**Given instruction 1**. In the court ruling on the Kwale County rates dispute, reproduce the stretch from "THE PARTIES" through "a county executive.", substituting "state corporation" for "statutory corporation".
**Given instruction 2**. Proceed with the court ruling on the Kwale County rates dispute, picking up right after its last sentence.

[start Extract provided]

Republic v Kwale County Government Ex parte Kenya Airports Authority [2016] KEHC 4343 (KLR) | Judicial Review | Esheria

Republic v Kwale County Government Ex parte Kenya Airports Authority [2016] KEHC 4343 (KLR)

Full Case Text

REPUBLIC OF KENYA

IN THE HIGH COURT OF KENYA

AT MOMBASA

CONSTITUIONAL, JUDICIAL REVIEW DIVISION

MISC. CIVIL APPLICATION NO. 18 OF 2016

IN THE MATTER OF: APPLICATION BY KENYA AIRPORTS AUTHORITY FOR LEAVE TO APPLY FOR JUDICIAL REVIEW PROCEEDINGS FOR ORDERS OF PROHIBITION

IN THE MATTER OF: ARTILE 209(5) OF THE CONSTITUTION, THE VALUATION FOR RATING ACT, THE RATING ACT, THE VALUATON FOR RATING (PUBLIC LAND RULES)

IN THE MATTER OF: THE CIVIL PROCEDUR EACT AND THE LAW REFORM ACT

BETWEEN

REPUBLIC…………………………………….…..…..APPLICANT

VERSUS

KWALE COUNTY GOVERNMENT……........…...RESPONDENT

EX PARTE APPLICANT: KENYA AIRPORTS AUTHORITY

RULING

THE PARTIES

The Applicant

1. The Applicant in this matter is the Kenya Airports Authority, a statutory corporation established under Section 3(1) of the Kenya Airports Authority Act, (Cap 395, Laws of Kenya) to provide the functions and services delegated to it under Section 4(1) of the Act, and to exercise the powers donated to it under Section 12 of the Act.

The Respondent

2. The Respondent is one of the forty seven (47) counties established under Article 1(4)(b) of the Constitution regarding the sovereignty of the people at the national and county level and Article 6(1) that the territory of Kenya is divided into the counties specified in the First Schedule, and Article 176 that there shall be a county government for each county consisting of a county assembly and a county executive.

THE APPLICATION

3. Following the grant of leave to commence judicial review proceedings for orders of certiorari, the ex parte Applicant filed on 16th March, 2016 a Notice of Motion dated 16th March, 2016 and sought –

(1) an order of prohibition do issue restraining the Government of the County of Kwale and/or its agents from levying, imposing, demanding and or recovering rates or any purported rates amounting to Kshs. 43,221,310/= allegedly imposed on the Kenya Airports Authority pursuant to Kwale County Finance Act and or any future rates in respect of Ukunda Airstrip and or aerodrome;

(2) an order of prohibition does issue restraining the Kwale County Government and or its agents from levying, imposing rates on the facilities of the Kenya Airports Authority contrary to the provisions of Article 209(5) of the Constitution.

[end Extract provided]
[start Data lines]

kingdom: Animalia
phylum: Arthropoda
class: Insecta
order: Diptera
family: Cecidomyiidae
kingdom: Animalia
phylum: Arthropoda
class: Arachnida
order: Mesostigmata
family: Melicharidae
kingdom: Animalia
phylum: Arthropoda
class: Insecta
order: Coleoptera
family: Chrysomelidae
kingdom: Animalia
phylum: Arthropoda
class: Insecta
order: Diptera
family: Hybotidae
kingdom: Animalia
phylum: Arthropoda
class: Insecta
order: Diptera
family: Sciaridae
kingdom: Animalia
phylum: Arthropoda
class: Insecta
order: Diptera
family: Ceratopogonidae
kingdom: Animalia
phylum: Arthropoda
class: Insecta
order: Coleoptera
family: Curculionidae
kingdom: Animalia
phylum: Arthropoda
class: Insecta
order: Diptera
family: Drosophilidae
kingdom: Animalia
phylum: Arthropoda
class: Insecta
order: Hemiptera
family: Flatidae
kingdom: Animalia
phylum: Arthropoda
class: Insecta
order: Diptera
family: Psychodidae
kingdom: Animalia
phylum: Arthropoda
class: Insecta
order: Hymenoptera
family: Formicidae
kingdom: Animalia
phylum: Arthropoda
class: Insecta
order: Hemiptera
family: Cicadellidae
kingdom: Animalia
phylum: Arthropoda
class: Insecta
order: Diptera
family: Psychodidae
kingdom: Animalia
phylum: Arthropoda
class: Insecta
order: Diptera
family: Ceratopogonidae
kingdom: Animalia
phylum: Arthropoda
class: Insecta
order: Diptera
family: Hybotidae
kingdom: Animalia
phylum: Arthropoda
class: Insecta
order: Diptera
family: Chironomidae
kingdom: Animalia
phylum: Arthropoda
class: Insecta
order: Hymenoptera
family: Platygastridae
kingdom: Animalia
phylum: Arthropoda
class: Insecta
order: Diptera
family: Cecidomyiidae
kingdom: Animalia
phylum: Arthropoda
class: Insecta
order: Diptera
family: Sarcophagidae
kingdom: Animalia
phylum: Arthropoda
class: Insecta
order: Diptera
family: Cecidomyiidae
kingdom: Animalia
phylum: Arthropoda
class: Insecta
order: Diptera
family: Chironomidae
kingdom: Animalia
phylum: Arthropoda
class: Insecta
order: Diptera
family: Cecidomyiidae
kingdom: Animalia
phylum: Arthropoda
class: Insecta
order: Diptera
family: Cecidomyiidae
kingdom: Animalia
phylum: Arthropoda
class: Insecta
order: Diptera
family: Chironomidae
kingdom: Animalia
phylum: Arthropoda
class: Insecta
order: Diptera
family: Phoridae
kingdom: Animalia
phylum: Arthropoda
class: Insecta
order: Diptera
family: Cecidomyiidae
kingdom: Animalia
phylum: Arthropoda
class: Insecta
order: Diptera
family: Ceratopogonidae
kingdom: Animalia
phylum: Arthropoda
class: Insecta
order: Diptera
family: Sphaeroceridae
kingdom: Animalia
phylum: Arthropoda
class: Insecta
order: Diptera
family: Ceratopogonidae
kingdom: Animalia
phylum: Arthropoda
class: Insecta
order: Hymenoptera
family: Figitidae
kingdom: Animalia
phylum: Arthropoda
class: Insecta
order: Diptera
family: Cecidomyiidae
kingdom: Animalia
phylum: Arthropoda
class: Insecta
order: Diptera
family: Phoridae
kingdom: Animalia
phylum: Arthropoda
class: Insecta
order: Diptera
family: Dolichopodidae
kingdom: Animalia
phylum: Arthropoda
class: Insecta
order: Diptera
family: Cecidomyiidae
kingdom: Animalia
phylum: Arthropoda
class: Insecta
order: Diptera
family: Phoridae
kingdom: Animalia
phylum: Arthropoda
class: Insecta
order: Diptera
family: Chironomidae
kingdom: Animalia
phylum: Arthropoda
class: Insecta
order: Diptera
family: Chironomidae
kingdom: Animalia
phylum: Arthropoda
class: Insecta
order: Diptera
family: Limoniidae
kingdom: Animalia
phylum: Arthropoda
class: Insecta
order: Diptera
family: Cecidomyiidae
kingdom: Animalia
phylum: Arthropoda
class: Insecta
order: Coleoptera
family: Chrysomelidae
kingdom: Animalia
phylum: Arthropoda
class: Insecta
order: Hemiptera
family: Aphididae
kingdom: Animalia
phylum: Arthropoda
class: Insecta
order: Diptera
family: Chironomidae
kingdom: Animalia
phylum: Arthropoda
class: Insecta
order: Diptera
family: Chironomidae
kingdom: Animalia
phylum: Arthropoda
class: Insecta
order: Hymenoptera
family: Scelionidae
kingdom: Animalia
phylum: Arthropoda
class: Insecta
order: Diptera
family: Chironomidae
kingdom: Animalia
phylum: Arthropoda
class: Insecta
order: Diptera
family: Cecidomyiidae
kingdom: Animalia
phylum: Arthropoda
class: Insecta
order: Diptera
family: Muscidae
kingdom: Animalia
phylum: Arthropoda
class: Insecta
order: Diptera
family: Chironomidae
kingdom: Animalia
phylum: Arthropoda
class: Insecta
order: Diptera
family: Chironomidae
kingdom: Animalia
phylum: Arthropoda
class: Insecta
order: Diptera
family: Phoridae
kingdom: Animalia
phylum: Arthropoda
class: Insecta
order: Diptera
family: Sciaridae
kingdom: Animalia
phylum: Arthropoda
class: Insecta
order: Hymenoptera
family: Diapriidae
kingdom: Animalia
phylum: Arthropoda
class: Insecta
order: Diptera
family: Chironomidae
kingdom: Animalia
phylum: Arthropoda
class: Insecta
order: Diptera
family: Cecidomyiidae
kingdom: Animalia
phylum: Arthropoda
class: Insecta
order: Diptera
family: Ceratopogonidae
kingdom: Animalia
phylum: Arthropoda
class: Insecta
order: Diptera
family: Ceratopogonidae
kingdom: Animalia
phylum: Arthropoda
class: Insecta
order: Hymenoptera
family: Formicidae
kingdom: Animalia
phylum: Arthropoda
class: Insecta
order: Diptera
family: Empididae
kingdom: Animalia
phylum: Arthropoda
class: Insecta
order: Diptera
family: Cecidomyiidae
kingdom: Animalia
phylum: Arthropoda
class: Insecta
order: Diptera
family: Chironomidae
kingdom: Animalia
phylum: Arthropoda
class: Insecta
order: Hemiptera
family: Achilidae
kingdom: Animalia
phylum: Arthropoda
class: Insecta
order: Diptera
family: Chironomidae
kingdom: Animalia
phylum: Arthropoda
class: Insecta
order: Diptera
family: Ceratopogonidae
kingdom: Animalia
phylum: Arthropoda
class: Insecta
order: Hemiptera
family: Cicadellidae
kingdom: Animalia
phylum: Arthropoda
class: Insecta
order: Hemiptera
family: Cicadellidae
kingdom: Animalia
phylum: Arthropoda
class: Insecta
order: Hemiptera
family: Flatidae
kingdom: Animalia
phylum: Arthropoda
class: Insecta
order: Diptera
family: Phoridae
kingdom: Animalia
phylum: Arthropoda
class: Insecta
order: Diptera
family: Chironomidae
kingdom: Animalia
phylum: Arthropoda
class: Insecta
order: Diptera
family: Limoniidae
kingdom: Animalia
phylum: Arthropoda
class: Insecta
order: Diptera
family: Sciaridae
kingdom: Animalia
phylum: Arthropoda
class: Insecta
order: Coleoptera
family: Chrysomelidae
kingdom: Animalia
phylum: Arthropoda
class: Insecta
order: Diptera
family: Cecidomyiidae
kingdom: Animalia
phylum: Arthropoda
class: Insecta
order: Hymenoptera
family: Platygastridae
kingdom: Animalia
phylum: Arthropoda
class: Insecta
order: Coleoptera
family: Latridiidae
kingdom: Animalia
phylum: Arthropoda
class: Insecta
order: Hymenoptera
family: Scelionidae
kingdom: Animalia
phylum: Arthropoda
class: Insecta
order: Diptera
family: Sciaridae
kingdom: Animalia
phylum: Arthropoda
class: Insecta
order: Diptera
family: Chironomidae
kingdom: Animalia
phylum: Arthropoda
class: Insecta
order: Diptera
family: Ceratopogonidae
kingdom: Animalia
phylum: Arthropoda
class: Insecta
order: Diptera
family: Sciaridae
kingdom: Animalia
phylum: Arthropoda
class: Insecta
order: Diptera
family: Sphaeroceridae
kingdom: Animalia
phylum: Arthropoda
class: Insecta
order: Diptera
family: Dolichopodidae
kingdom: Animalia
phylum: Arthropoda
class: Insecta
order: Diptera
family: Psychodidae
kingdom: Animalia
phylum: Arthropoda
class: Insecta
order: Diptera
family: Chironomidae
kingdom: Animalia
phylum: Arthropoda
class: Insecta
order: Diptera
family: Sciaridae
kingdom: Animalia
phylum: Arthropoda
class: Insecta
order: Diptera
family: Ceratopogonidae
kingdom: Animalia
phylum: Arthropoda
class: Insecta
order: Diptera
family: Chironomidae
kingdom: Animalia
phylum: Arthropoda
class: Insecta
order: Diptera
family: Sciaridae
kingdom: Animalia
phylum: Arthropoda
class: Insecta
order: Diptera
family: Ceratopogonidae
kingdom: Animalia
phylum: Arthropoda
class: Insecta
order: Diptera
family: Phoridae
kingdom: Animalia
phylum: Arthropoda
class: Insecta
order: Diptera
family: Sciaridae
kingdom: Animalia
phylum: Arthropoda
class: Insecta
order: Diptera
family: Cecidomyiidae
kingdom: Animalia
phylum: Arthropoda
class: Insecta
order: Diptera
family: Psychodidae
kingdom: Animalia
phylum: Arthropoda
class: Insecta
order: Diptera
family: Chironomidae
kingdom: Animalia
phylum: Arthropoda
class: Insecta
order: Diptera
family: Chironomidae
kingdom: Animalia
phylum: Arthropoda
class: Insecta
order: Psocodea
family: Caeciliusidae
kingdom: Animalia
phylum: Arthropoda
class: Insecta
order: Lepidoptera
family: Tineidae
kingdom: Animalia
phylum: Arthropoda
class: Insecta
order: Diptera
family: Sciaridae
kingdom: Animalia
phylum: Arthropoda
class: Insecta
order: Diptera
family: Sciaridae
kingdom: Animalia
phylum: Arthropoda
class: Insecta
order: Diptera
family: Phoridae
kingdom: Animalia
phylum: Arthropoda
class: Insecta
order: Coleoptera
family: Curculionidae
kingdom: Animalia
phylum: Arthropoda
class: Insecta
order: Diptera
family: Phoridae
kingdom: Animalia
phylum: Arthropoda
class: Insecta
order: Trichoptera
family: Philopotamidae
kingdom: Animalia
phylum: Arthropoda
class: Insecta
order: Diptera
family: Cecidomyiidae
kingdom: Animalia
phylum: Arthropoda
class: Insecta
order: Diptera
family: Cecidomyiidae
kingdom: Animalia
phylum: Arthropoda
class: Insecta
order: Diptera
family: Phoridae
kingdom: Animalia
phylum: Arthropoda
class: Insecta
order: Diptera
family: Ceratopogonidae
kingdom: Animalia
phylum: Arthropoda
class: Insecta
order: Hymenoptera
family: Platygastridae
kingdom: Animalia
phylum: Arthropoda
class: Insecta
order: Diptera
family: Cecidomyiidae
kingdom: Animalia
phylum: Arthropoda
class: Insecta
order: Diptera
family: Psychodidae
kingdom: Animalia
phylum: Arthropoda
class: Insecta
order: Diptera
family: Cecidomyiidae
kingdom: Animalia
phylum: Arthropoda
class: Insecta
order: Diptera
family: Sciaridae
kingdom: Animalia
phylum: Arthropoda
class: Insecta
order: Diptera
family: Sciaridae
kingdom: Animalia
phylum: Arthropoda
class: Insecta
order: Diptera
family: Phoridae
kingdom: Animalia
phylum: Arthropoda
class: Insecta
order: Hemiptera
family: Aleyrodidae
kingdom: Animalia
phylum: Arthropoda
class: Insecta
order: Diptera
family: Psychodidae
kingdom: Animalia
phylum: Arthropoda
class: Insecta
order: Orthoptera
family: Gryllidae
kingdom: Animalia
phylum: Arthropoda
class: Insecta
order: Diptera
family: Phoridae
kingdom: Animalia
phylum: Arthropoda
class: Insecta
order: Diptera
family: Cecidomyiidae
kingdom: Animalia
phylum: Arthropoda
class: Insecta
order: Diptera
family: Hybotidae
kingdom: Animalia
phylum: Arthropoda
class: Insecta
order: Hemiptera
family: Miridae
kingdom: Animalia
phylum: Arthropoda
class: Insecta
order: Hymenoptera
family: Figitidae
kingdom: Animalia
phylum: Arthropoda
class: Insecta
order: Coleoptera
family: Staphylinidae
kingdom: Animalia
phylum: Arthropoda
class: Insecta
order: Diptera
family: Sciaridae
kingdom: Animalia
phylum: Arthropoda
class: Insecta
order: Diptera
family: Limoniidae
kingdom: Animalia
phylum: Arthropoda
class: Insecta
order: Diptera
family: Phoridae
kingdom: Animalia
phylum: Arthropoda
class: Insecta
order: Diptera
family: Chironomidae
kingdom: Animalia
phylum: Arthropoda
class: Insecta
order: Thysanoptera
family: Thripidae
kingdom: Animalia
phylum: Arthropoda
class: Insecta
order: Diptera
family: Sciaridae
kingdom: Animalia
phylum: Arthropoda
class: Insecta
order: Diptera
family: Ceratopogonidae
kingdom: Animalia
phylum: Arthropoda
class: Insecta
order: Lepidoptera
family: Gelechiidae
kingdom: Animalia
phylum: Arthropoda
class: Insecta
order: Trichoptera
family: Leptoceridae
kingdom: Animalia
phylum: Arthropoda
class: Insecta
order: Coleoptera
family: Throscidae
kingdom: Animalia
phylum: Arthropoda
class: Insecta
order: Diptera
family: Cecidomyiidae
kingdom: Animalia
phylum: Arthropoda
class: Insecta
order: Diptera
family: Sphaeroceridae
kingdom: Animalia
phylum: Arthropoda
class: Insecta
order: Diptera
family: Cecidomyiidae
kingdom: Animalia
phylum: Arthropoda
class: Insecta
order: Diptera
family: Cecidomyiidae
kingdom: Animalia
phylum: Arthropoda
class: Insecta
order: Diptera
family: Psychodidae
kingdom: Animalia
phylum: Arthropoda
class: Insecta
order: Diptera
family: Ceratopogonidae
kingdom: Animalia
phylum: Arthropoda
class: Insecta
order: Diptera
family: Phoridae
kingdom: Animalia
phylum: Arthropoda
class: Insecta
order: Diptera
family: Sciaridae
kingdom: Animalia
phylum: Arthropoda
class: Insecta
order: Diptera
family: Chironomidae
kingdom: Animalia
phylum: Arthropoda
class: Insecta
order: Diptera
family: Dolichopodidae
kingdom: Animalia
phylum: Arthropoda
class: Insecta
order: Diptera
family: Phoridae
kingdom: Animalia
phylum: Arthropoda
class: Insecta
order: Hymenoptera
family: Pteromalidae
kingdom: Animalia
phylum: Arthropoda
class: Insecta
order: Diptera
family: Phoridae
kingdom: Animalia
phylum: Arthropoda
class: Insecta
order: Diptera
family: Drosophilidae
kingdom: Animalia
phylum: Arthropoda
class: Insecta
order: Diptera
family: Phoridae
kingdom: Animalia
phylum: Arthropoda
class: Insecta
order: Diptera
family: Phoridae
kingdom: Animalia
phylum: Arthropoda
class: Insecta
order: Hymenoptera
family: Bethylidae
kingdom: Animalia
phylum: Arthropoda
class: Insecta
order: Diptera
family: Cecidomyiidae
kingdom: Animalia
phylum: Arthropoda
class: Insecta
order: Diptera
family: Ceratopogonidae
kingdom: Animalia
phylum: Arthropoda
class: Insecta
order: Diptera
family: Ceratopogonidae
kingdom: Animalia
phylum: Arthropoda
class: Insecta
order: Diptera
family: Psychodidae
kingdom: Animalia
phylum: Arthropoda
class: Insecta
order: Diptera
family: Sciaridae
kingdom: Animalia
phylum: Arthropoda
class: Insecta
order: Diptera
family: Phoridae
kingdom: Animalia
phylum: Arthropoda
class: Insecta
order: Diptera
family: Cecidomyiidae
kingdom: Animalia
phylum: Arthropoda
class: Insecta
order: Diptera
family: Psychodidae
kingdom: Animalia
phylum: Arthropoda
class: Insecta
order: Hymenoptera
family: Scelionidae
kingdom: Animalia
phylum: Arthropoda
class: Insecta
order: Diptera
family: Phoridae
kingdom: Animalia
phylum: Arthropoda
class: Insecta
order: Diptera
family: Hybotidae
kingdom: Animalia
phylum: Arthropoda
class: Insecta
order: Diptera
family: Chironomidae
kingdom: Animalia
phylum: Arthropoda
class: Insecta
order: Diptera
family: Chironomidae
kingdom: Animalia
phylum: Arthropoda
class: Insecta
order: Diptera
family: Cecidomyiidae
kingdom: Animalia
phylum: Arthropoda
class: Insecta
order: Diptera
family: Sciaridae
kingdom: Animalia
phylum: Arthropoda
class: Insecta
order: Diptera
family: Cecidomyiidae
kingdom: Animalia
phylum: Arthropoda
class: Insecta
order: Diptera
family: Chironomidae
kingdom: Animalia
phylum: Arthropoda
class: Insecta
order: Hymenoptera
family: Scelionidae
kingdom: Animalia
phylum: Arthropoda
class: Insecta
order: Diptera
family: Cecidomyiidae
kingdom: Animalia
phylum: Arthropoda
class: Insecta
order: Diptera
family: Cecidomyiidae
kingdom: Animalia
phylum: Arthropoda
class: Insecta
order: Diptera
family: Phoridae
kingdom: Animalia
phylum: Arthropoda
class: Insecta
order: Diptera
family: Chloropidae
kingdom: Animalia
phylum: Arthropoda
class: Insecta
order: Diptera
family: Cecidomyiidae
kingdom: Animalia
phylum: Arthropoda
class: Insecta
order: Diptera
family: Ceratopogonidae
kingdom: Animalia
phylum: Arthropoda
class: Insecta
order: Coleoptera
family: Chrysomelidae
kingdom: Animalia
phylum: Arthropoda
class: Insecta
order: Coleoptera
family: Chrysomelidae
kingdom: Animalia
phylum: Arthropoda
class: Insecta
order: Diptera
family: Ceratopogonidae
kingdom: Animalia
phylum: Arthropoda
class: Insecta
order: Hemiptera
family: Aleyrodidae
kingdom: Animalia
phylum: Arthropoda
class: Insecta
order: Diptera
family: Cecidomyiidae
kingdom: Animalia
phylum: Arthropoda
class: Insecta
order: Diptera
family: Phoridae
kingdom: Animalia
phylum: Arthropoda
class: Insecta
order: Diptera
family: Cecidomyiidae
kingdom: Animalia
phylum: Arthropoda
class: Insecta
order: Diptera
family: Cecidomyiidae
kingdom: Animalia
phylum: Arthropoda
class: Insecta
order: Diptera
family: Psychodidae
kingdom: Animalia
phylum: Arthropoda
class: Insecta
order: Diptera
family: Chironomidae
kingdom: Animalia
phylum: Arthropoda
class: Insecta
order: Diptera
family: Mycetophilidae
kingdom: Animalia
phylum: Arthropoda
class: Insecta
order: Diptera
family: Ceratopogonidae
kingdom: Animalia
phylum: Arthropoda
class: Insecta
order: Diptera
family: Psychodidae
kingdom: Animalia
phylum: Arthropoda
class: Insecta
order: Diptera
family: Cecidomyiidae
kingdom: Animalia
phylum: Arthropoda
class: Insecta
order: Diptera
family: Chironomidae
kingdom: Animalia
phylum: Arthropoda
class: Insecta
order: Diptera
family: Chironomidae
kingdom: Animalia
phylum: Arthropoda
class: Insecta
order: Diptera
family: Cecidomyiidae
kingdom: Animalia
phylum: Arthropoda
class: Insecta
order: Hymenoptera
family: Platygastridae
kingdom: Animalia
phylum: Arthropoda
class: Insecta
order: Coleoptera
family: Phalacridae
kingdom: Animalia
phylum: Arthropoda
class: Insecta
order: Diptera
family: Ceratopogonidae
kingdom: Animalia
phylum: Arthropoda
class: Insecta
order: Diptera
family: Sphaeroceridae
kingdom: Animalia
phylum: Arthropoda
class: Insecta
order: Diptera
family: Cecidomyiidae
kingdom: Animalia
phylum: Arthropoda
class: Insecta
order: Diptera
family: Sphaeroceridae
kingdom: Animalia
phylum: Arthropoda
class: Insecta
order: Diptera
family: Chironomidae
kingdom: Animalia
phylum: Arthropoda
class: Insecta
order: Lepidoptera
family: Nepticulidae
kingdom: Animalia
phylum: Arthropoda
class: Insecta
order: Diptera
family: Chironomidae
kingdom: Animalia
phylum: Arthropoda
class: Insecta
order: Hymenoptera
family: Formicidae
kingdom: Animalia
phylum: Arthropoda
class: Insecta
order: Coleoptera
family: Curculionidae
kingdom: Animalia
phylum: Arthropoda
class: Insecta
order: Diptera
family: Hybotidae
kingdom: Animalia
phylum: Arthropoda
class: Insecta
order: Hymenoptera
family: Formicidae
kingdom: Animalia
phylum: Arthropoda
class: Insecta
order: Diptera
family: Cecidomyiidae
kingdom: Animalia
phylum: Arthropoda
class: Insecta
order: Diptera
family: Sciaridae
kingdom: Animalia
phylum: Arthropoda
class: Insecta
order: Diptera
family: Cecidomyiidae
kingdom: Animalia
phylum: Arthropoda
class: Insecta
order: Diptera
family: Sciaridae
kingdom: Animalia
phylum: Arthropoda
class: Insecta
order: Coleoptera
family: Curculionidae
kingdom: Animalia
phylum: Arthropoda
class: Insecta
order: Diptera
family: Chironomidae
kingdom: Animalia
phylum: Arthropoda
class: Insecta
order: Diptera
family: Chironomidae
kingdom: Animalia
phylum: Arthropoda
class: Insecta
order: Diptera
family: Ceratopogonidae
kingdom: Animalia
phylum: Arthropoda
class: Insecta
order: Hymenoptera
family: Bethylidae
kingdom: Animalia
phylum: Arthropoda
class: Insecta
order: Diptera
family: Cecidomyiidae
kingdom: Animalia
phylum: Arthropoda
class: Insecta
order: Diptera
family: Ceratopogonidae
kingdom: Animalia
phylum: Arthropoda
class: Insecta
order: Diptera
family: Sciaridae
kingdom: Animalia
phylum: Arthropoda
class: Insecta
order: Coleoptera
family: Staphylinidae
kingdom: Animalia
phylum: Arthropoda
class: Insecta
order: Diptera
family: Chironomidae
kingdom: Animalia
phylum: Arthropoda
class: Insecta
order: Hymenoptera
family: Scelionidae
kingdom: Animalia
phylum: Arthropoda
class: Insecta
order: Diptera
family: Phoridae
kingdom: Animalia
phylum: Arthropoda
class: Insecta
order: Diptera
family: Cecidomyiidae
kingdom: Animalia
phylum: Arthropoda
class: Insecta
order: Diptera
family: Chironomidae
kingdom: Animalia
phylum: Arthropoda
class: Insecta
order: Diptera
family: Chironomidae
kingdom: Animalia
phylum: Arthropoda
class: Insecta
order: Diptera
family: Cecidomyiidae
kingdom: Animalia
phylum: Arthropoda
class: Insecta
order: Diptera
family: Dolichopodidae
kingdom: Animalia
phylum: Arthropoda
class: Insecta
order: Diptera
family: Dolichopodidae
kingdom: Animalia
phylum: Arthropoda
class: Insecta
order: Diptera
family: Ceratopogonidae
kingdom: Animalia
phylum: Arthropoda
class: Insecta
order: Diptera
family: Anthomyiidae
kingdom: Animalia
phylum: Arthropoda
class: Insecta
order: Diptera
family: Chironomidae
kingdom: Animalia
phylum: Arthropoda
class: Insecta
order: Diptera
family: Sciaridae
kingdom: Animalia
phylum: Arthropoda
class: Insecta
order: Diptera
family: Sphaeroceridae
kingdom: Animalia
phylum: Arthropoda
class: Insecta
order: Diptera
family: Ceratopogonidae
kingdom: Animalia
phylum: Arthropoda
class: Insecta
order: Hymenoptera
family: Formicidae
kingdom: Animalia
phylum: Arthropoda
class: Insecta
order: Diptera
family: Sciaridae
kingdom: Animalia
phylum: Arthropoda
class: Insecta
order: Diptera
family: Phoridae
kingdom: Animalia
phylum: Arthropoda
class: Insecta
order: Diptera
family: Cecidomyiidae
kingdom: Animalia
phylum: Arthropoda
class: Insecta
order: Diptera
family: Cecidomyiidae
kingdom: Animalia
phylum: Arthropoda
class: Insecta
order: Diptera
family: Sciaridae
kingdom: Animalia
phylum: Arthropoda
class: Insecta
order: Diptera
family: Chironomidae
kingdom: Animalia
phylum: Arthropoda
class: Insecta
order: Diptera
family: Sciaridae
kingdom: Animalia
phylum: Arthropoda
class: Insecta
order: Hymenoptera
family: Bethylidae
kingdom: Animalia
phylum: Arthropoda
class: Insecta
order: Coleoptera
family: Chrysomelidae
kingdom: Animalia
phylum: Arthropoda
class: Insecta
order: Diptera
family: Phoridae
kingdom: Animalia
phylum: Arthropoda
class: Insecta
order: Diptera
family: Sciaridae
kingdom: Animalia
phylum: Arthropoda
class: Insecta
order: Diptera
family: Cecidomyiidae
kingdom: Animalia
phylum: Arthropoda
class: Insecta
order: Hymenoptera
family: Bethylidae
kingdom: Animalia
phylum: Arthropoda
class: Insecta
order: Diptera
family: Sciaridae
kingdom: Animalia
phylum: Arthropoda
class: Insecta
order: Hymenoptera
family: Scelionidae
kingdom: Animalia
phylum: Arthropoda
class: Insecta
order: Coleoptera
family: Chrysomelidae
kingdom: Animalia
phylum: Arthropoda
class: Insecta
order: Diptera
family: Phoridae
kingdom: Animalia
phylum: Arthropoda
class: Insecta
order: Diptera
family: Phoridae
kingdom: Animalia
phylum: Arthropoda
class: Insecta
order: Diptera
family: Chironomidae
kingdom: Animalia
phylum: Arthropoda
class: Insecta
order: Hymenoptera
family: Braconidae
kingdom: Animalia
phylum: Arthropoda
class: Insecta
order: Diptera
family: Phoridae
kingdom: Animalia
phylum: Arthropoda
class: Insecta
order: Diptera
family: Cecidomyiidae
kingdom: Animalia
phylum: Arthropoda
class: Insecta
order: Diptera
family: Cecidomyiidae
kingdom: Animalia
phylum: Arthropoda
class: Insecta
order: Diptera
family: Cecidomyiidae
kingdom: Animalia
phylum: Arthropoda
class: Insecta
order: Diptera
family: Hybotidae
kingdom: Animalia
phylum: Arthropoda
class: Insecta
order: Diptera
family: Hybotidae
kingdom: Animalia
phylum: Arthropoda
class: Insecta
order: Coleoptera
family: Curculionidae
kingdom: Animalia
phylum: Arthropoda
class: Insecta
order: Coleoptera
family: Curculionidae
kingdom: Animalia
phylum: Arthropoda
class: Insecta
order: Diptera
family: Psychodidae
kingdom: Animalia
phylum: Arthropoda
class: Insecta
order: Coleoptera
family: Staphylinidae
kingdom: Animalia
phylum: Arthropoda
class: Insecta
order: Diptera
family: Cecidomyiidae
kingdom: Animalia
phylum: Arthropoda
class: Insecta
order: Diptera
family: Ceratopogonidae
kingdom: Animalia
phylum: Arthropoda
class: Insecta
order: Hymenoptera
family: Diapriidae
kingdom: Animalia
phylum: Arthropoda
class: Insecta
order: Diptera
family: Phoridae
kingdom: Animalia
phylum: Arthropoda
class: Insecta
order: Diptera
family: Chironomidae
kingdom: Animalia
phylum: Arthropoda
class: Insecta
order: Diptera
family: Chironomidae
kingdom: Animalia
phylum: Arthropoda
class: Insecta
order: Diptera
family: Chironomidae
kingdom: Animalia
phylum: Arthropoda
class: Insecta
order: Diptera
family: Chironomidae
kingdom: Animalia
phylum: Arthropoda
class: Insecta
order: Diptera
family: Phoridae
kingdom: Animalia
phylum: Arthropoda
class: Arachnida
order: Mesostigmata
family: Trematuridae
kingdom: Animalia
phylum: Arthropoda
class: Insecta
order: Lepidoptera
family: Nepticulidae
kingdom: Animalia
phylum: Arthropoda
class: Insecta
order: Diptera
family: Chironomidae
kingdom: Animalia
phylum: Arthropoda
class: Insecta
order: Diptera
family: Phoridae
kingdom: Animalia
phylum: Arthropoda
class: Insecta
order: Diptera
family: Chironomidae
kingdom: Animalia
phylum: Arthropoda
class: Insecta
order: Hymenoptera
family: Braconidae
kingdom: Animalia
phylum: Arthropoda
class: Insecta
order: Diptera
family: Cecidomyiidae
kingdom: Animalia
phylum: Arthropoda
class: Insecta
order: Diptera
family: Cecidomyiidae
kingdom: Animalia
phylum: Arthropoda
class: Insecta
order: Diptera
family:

[end Data lines]

**Response 1**.
THE PARTIES

The Applicant

1. The Applicant in this matter is the Kenya Airports Authority, a state corporation established under Section 3(1) of the Kenya Airports Authority Act, (Cap 395, Laws of Kenya) to provide the functions and services delegated to it under Section 4(1) of the Act, and to exercise the powers donated to it under Section 12 of the Act.

The Respondent

2. The Respondent is one of the forty seven (47) counties established under Article 1(4)(b) of the Constitution regarding the sovereignty of the people at the national and county level and Article 6(1) that the territory of Kenya is divided into the counties specified in the First Schedule, and Article 176 that there shall be a county government for each county consisting of a county assembly and a county executive.

**Response 2**.
4. The Application was supported by the grounds on the face of it, and reiterated in the Affidavit of Victor Arika, Verifying the Facts sworn on 14th March, 2016.

5. The Corporation’s case is simply that being an agency of the national government, and holder or occupier of public land, it is exempt, and is not liable for payment of rates to the Government of the County of Kwale, the Respondent.  The Government of the County of Kwale had issued Demand Notice Ref. LA Name: 321-Kwale County Government dated 9th September, 2015 to the Corporation for payment of the sums of Kshs. 43,221,310/= for Land Rates inclusive of arrears (Kshs. 796,200/=), accumulated penalty (Kshs. 29,485,910/=) and land rate arrears (Kshs. 12,739,200/=) on account of the parcel of land known as Diani Beach Plot No. 675.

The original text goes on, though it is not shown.